High-Performance I/O Programming Models for Exascale Computing
Tid: To 2019-02-14 kl 11.15 - 12.15
Föreläsare: Sergio Rivas Gomez, CST/EECS/KTH
Plats: Room 4423, Lindstedtsvägen 5, KTH, Stockholm
The success of the Exascale supercomputer remains largely dependent on novel breakthroughs that effectively solve some of the challenges faced by current Petascale supercomputers. For instance, while the concurrency of upcoming HPC clusters is expected to increase 100-1000x over the next few years, the bandwidth and access latency of the I/O subsystem is projected to remain roughly constant in comparison. Furthermore, the integration of deep-learning and data analytics applications on HPC aggravates the chances for unexpected failures at Exascale, making fault-tolerance a major requirement for such use-cases.

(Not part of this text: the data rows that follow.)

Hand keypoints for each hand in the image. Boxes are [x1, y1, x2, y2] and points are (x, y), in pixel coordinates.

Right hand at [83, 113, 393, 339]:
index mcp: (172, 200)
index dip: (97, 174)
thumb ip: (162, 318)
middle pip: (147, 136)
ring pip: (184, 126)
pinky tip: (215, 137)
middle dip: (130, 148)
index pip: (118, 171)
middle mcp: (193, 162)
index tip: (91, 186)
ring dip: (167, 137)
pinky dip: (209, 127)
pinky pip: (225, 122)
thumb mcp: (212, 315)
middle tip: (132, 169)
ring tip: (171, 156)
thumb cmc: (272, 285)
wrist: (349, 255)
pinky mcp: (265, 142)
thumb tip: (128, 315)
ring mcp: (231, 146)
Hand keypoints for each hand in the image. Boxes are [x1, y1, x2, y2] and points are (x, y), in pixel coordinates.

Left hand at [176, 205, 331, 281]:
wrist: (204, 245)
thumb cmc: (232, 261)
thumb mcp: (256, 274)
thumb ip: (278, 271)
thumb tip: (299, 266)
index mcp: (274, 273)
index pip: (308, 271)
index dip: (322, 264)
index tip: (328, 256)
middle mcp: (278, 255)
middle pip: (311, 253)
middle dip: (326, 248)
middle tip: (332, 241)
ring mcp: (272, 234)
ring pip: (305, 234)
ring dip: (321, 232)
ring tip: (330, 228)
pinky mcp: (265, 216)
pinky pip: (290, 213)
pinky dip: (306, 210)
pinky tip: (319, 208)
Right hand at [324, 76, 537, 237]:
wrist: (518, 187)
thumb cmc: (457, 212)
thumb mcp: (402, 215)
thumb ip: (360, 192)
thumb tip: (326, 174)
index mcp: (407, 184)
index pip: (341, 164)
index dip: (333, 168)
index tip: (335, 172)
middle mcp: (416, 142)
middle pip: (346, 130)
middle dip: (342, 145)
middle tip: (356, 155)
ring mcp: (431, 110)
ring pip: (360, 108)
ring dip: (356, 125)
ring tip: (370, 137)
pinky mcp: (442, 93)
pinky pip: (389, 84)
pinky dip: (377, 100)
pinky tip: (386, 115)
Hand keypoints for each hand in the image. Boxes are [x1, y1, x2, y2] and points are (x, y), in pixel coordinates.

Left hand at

In order to overcome some of these limitations, upcoming large-scale systems will feature a variety of Non-Volatile RAM (NVRAM), next to traditional hard-disks and conventional DRAM. Compute nodes implicitly become heterogeneous, providing several advantages for HPC applications (e.g., data locality). Nonetheless, this technological transformation increases the programming complexity and poses additional challenges for de-facto interfaces, such as MPI. Consequently, we observe the inherent need to provide a seamless transition between existing and future programming models for HPC.

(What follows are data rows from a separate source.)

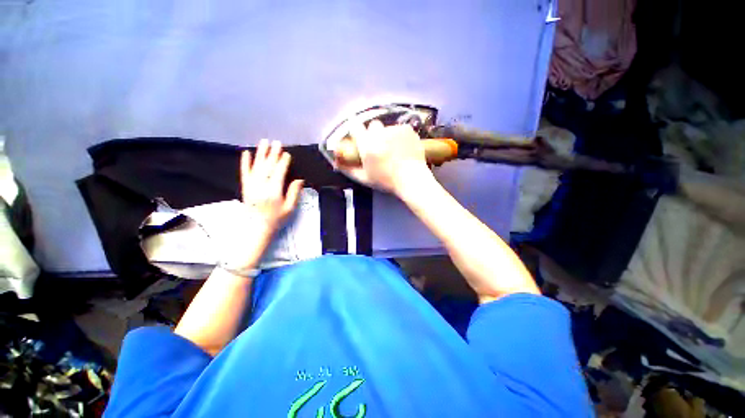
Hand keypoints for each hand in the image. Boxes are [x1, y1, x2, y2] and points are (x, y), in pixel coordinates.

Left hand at [241, 139, 303, 236]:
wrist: (257, 228)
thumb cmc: (276, 219)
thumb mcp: (290, 208)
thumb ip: (294, 193)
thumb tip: (299, 180)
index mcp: (274, 192)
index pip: (279, 173)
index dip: (283, 162)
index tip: (287, 154)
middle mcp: (261, 186)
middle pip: (268, 167)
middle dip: (273, 154)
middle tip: (277, 142)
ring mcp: (251, 186)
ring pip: (256, 167)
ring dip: (261, 154)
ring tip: (264, 142)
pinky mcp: (245, 187)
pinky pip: (244, 173)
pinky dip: (245, 162)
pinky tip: (246, 153)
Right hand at [335, 120, 431, 195]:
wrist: (412, 179)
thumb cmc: (386, 181)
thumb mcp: (365, 178)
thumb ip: (348, 169)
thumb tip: (336, 162)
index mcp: (367, 145)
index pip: (355, 126)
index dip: (356, 130)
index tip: (360, 136)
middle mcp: (379, 133)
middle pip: (373, 125)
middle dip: (374, 134)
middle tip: (380, 147)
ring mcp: (395, 130)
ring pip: (387, 128)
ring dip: (388, 136)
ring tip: (395, 151)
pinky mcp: (407, 129)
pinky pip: (399, 129)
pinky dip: (400, 136)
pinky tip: (404, 148)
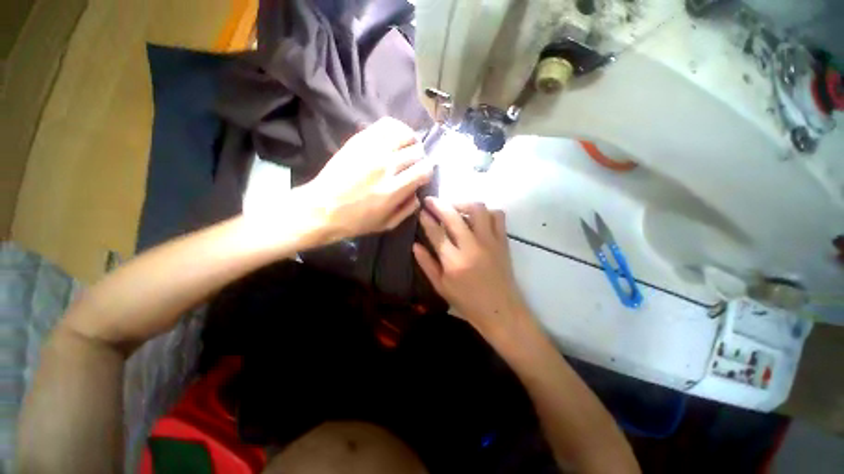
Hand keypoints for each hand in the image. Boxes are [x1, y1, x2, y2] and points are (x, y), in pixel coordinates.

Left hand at [304, 117, 433, 241]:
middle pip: (416, 151)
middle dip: (420, 158)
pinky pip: (385, 124)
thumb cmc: (356, 221)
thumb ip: (408, 210)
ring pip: (404, 133)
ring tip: (407, 148)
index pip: (423, 170)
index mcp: (392, 190)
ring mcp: (371, 150)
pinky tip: (395, 137)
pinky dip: (397, 128)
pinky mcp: (359, 140)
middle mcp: (385, 166)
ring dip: (411, 141)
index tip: (422, 176)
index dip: (427, 172)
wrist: (322, 208)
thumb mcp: (386, 225)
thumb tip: (418, 193)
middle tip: (414, 164)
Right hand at [413, 197, 532, 341]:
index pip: (436, 232)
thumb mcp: (441, 287)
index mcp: (453, 262)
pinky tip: (477, 218)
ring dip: (463, 204)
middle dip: (439, 204)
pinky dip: (486, 211)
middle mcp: (472, 247)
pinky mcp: (503, 241)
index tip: (421, 211)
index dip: (426, 219)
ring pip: (478, 209)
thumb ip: (426, 264)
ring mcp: (490, 242)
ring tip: (454, 208)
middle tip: (430, 200)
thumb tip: (415, 245)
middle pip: (453, 216)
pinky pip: (497, 216)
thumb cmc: (468, 302)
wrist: (501, 310)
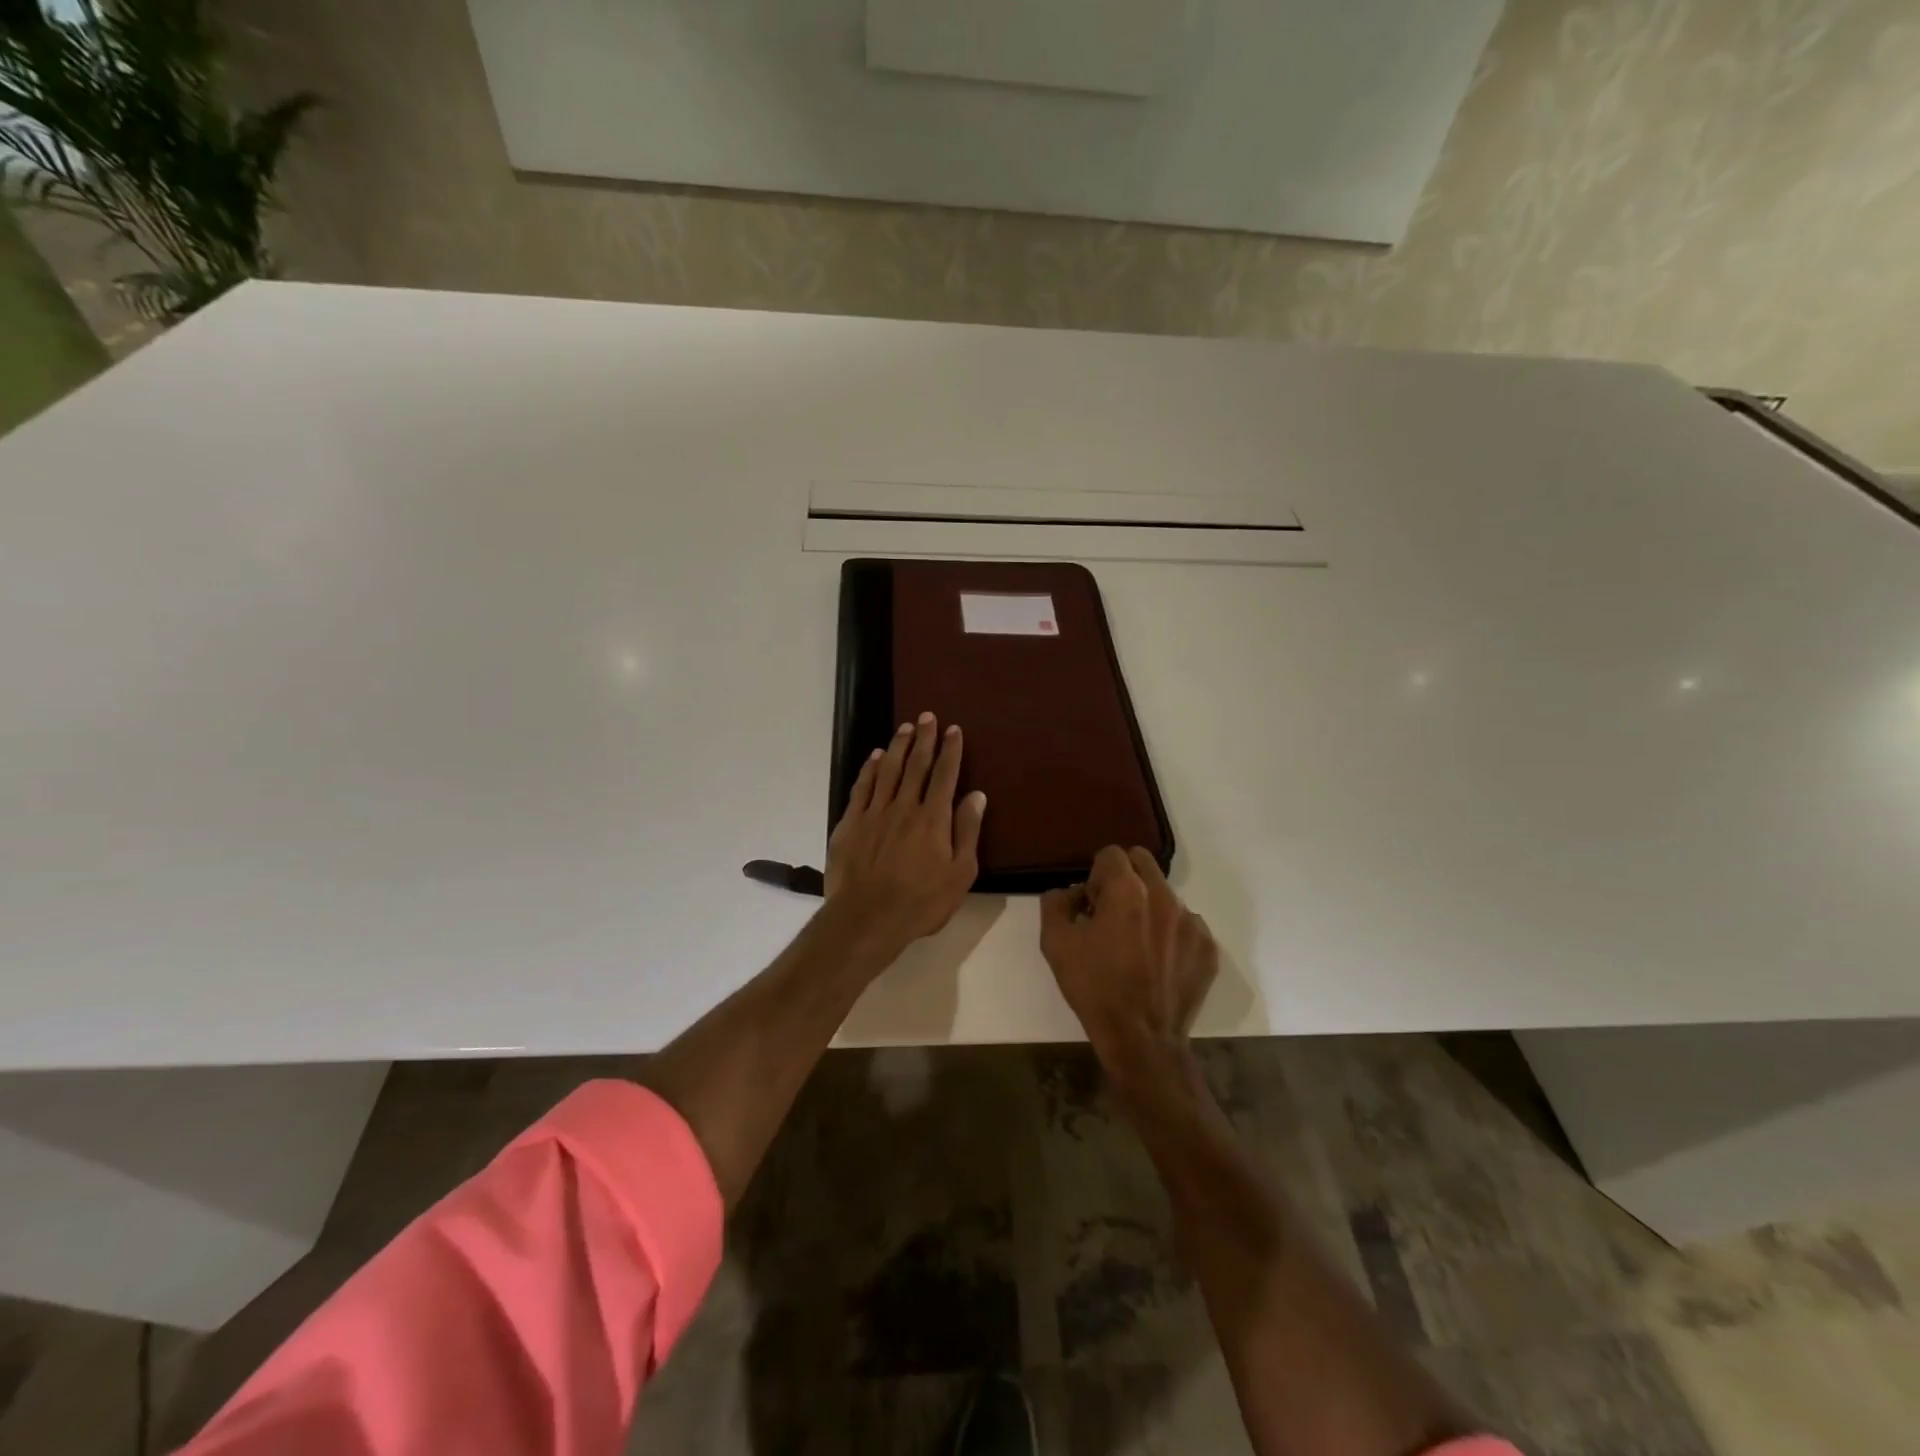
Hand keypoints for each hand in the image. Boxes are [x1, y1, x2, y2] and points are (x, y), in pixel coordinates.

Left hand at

In this presentation, we address the challenge of adapting MPI to the changes in the memory and storage hierarchies of Exascale supercomputers. We present the concept of MPI storage windows, an extension to the MPI one-sided communication model that provides a unique interface for programming memory and storage. We then illustrate how this concept can be integrated into a novel MapReduce framework for HPC, that features a decoupled strategy and cutting-edge fault-tolerance support during highly-parallel executions. The presentation will conclude outlining current and future work on this topic.